Is today's tax system efficient? In other words, does it send the right signals to individuals and businesses, and promote economic growth? Not really.
The dominant economic themes of our time have been globalization and technological change. Both these forces have intensified international competition, particularly in the manufacturing sector—a fact that has enormous implications for our tax system. Globalization has made it easier for multinational corporations to follow the lowest labor costs and tax rates around the world; countries that can keep their tax burdens low have a competitive advantage over those that can't. During the past two decades efforts to reduce taxes on dividends and capital gains have all been aimed at lowering the cost of capital—and thereby encouraging investment and boosting competitiveness—in the United States. This is a sensible strategy as far as it goes—but its application has been only piecemeal, and has produced uneven effects.

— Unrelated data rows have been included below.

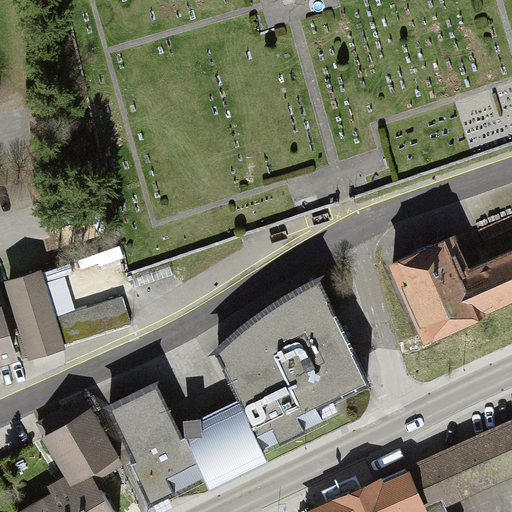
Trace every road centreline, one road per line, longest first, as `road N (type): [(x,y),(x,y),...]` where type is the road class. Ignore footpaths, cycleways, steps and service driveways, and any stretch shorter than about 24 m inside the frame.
road 1 (residential): [(0,408),(194,327),(350,231),(511,167)]
road 2 (primary): [(511,374),(219,511)]
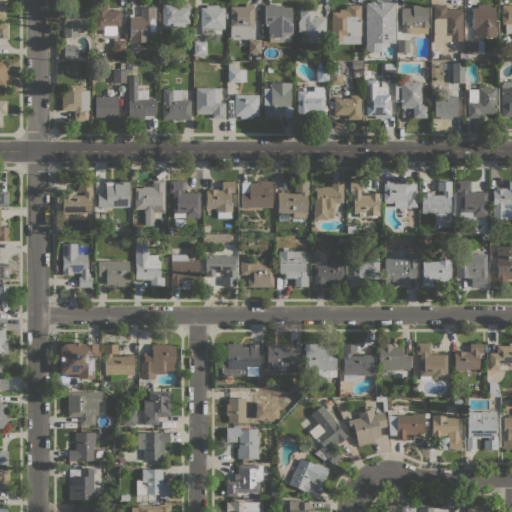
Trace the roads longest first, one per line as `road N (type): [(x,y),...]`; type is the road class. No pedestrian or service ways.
road 1 (residential): [(35,511),(36,0)]
road 2 (tertiary): [(511,149),(0,149)]
road 3 (residential): [(511,313),(35,316)]
road 4 (residential): [(197,511),(197,315)]
road 5 (residential): [(511,476),(391,472),(362,485)]
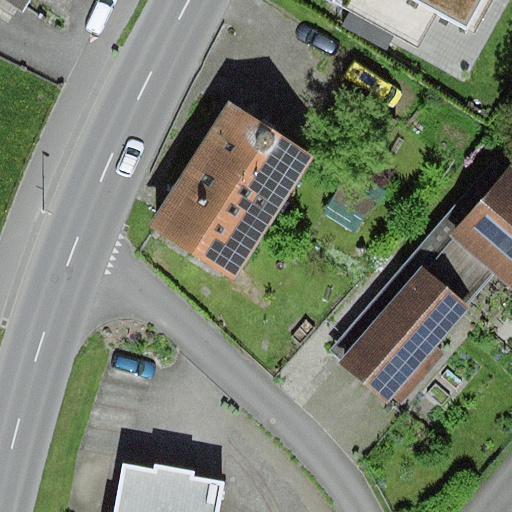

Furthermore, the number of elderly people as a percentage of the overall U.S. population will rapidly increase in the decades ahead. Common sense dictates that our tax system encourage saving—both to boost the economy and to help pay for the Baby Boomers' retirement. The current system, however, favors consumption, which is one reason why we have one of the lowest saving rates among advanced industrialized countries. As a consequence, we are staring at not only trillions of dollars' worth of payments we cannot afford to make to future Social Security and Medicare recipients but also a growing international debt. At some point we will finally have to finance the retirement of millions of Americans and pay off the foreign investors who have lent us money over the years—a task that will be made much easier if we start saving now.
Given increased global competition and our graying population, it is very important that our tax system not only encourage saving but also discourage harmful consumption. Too many behaviors that impose "negative externalities"—social costs that are not factored into the direct accounting figures—go untaxed. For instance, Humvee owners don't have to pay taxes for the environmental destruction wrought by their vehicles. Moreover, many of the indirect costs of the country's dependence on oil—such as the expense (including national-security expenses) of shipping oil from the Middle East, along with the damage it does to the environment— go untaxed. A more efficient tax system would discourage this waste, and provide incentives for more-productive investment.